In Totem and Taboo, the unrestrained jouissance of the living body, the control of the dictator, is bartered for brotherhood, law, constitution, and identification with the Totem that is imbued with eternal qualities like God. The animal as a symbol for the Totem convey the idea that eternity also takes the form of identifying with nature.
In "Beyond the Pleasure Principle", language enables the replacement of the thing with the presence of the name that represents it. The serenity of the inanimate and the ecstasy of the trauma are exchanged for living a symbolic life of desire.
In the myth of the Lamella Lacan includes the previous myths of Freud and takes them a step further. In exchange for the eternal life of the single-celled organism, the multi-cellular human organism receives the symbol, speech and language. The eternal life that was lost with the inauguration of sexuality returns with the advent of the signifier. The Lamella is both, the lost eternal single-cell and its return as signifier, like the Totem, a primal animal refusing to succumb to the limitation of biological time. The word allows humans a window to the beyond of his or her organic time on Earth.
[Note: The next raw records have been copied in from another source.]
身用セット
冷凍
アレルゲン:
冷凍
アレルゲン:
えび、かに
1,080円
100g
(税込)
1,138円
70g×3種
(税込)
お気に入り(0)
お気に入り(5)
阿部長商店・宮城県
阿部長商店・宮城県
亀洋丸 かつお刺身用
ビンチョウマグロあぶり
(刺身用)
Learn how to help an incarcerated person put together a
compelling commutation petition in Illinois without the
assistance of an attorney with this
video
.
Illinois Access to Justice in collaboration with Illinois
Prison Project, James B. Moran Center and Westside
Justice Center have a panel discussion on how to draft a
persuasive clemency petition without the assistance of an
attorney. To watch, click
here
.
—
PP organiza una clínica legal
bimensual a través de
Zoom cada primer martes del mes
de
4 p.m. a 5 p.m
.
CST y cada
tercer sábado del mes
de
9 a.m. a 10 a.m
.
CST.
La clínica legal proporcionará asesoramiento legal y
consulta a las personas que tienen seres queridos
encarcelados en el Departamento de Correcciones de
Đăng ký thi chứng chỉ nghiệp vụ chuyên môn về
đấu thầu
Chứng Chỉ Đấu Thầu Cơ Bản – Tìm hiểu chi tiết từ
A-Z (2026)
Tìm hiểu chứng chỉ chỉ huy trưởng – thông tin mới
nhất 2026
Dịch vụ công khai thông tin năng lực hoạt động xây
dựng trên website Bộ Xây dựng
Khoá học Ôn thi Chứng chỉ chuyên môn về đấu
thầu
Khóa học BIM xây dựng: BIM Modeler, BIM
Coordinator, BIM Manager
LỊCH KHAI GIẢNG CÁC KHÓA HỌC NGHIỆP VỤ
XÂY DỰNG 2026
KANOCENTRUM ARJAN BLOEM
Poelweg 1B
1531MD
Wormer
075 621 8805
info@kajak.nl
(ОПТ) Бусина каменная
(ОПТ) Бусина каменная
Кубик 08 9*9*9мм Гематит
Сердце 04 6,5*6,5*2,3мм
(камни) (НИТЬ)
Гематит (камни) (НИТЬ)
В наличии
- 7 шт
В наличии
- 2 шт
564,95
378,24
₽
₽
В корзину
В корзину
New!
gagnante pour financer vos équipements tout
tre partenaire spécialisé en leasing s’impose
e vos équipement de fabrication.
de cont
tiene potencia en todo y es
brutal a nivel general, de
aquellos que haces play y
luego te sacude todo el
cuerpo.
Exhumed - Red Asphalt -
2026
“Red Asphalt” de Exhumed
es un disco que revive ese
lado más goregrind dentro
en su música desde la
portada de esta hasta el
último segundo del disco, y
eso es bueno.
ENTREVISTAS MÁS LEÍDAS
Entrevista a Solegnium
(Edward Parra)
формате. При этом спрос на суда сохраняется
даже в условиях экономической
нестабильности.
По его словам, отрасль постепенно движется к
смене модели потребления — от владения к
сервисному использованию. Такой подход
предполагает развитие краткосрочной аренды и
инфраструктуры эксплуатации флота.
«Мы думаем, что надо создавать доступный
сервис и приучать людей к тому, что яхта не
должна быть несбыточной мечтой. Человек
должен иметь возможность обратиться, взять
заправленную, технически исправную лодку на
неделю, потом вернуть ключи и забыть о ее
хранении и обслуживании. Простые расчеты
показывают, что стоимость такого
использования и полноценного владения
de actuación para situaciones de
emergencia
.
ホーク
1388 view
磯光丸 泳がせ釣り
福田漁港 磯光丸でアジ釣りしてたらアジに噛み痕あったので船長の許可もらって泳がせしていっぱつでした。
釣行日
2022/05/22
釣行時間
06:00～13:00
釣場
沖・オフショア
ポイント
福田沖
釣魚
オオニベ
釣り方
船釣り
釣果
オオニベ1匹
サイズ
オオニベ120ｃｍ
That is why significance is possible in commemoration, creation and a vast array of Totems.
In the seminar "The Ethics of Psychoanalysis" 1960, Lacan said that what was created at the first death survives the second death. What was created at the first death is the word at the death of the thing, death of the raw jouissance. What survives the second death is the signifier that transcends the organic death of the individual. The myth of the Skate fish allows the fishermen to believe that tomorrow the wind will subside and they will be able to go out to sea. The myths of psychoanalysis make it possible to believe that life has meaning beyond the pleasure of living it. Life, like the myth, can be read diachronically, as a narrative, temporally from beginning to end, but it can also be read synchronically, simultaneously, in a dimension that is beyond time and its limits.